Lesson 37: Command-Based Programming

Command-based programming is a modern WPILib pattern for organizing robot code. Instead of putting every button check and motor command in one periodic method, you split the robot into subsystems and commands.

The exact class names and templates can change between seasons. Use this lesson for the idea, and use the current WPILib docs when you write the actual project.

Subsystems

A subsystem owns one part of the robot. A drive subsystem owns the drive motors and sensors. An intake subsystem owns the intake motor. Other code should ask a subsystem to do something instead of directly controlling its hardware.

public class Intake extends SubsystemBase {
    private final MotorController motor;

    public Intake(MotorController motor) {
        this.motor = motor;
    }

    public void run(double speed) {
        motor.set(speed);
    }

    public void stop() {
        motor.set(0.0);
    }
}

Commands

A command describes an action. For example, "run the intake while this button is held" or "drive forward until the encoder reaches a target."

Command runIntake = Commands.startEnd(
    () -> intake.run(1.0),
    () -> intake.stop(),
    intake
);

Triggers and Buttons

Buttons schedule commands. This keeps driver controls separate from mechanism hardware.

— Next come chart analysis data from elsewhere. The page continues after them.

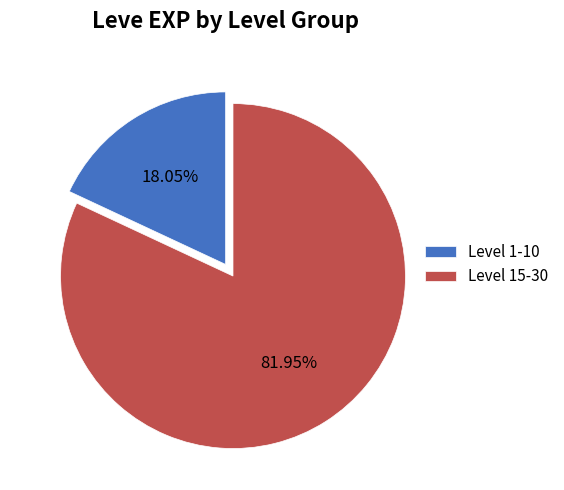

Rank the categories by value from lowest to highest.

Level 1-10, Level 15-30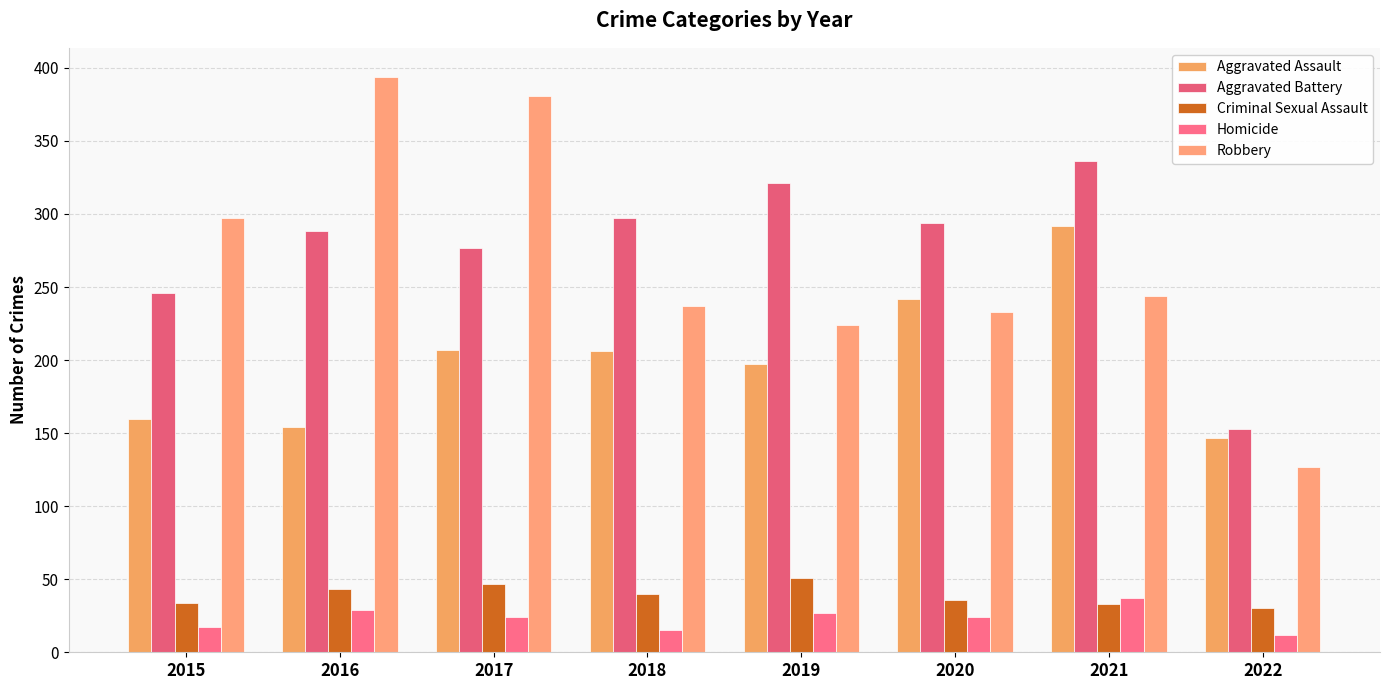

How many distinct data groups are displayed?

5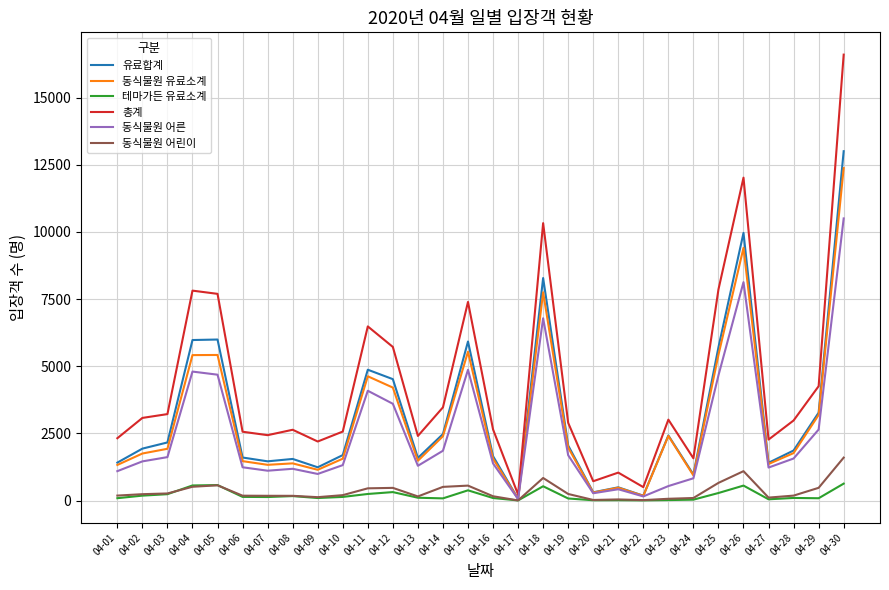

True or false: 총계 and 동식물원 어른 cross at least once.

False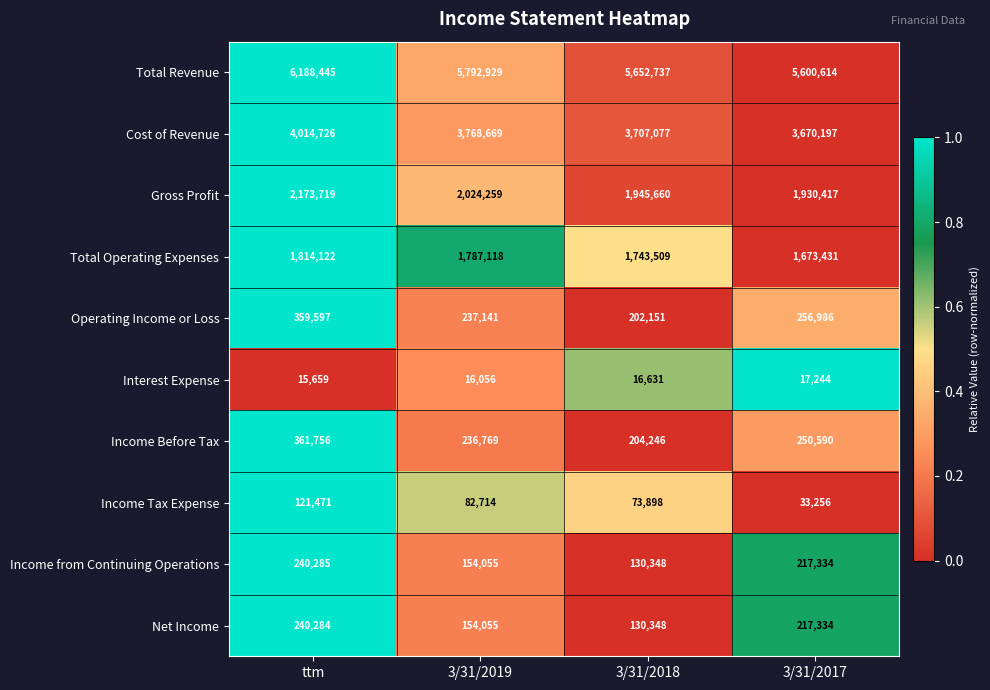

What is the sum of all Income Tax Expense values?

311339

new JoystickButton(operatorController, 1).whileTrue(runIntake);

Default Commands

A default command is what a subsystem does when nothing else is using it. A drive train usually has a default command that reads joystick input and drives the robot.

Practice

Choose one mechanism and identify its subsystem, two commands, and the driver buttons that should trigger those commands. Then compare your design to the official command-based examples in WPILib.